[SOURCE DOCUMENT]
JOHN MAINA KANYI & STEPHEN IRUNGU KARIUKI v REPUBLIC [2008] KEHC 2124 (KLR) | Breaking Into Building | Esheria

JOHN MAINA KANYI & STEPHEN IRUNGU KARIUKI v REPUBLIC [2008] KEHC 2124 (KLR)

Full Case Text

REPUBLIC OF KENYA

IN THE HIGH COURT OF KENYA

AT NYERI

Criminal Appeal 159 of 2007 & 150 of 2007 (Consolidated)

JOHN MAINA KANYI  ………...….………………… APPELLANT

Versus

REPUBLIC ………………………..……………… RESPONDENT

(Being an appeal against the conviction and sentence by P. NGARE GESORA, Ag Senior Resident Magistrate, in the Senior Resident  Magistrate’s Criminal Case No. 3127 of 2006  at KANGEMA)

CONSOLIDATED WITH

REPUBLIC OF KENYA

IN THE HIGH COURT OF KENYA AT NYERI

CRIMINAL APPEAL NO 150 OF 2007

STEPHEN IRUNGU KARIUKI ……......…………… APPELLANT

Versus

REPUBLIC ………………………..……………… RESPONDENT

(Being an appeal against the conviction and sentence by P. NGARE GESORA, Ag Senior Resident Magistrate, in the Senior Resident  Magistrate’s Criminal Case No. 3127 of 2006  at KANGEMA)

JUDGMENT

Both appellants were charged in the lower court of Breaking into building and committing a felony contrary to Section 306 (a) of the Penal Code.  The alternative charge in count 1, the appellants were charged with Handling stolen goods contrary to Section 322 (1) of the Penal Code.  On the second count they were again charged with Breaking into a building and committing a felony contrary to Section 306(a) of the Penal Codeand in thealternative Handling stolen goods contrary to Section 322 (1) of the Penal Code.  They pleaded not guilty but after trial they were convicted and sentenced to 6 years for each appellant on each count.  They have appealed against the conviction and sentence.
[/SOURCE DOCUMENT]
[GIVEN ENTRIES]
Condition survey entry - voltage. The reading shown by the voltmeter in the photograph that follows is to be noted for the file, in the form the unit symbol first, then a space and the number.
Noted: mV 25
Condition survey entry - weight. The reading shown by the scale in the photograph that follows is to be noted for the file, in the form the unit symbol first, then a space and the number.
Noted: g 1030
[/GIVEN ENTRIES]
[GIVEN ENTRIES]
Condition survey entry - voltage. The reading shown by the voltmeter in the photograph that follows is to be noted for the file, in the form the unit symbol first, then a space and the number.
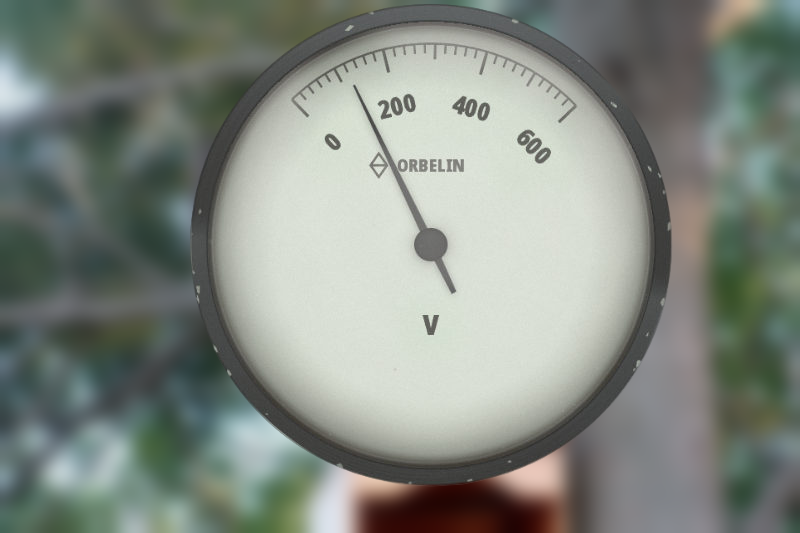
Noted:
[/GIVEN ENTRIES]
» **REQUIRED WORK**
- A) Copy the court judgment word for word, from "Both appellants were" up to and including "conviction and sentence.".
- B) Answer these from the court judgment:
(i) What was the number of the lower court criminal case under appeal, and where was it heard?
(ii) Under which section of the Penal Code were the appellants charged with handling stolen goods?
(iii) What sentence did each appellant receive on each count?
- C) Go on with the court judgment on the breaking-into-building appeal, picking up after its final sentence.

» **ANSWERS BELOW**
- A)
Both appellants were charged in the lower court of Breaking into building and committing a felony contrary to Section 306 (a) of the Penal Code.  The alternative charge in count 1, the appellants were charged with Handling stolen goods contrary to Section 322 (1) of the Penal Code.  On the second count they were again charged with Breaking into a building and committing a felony contrary to Section 306(a) of the Penal Codeand in thealternative Handling stolen goods contrary to Section 322 (1) of the Penal Code.  They pleaded not guilty but after trial they were convicted and sentenced to 6 years for each appellant on each count.  They have appealed against the conviction and sentence.

- B)
(i) Criminal Case No. 3127 of 2006, at Kangema.
(ii) Section 322 (1).
(iii) 6 years.

- C)
This court is duty bound to reevaluate the evidence of the lower court.  That duty is susitanly set out in the case of  OKENO vs REP (1972) EA 32 in that case the court of appeal had the following to say:-

“An appellant on a first appeal is entitled to expect the evidence as a whole to be submitted to a fresh and exhaustive examination (Pandya VS R., (1957) E.A. (336) and the appellate court’s own decision on the evidence.  The first appellate court must itself weigh conflicting evidence and draw its own conclusions.  (Shantilal M. Ruwala vs R.(1957) E.A. 570).  It is not the function of a first appellate court merely to scrutinize the evidence to see if there was some evidence to support the lower court’s findings and conclusion; it must make its own findings and draw its own conclusions.  Only then can it decide whether the magistrate’s findings should be supported.  In doing so, it should make allowance for the fact that the trial court has had the advantage of hearing and seeing the witnesses, see Peters vs Sunday Post (1958)E.A. 424. ”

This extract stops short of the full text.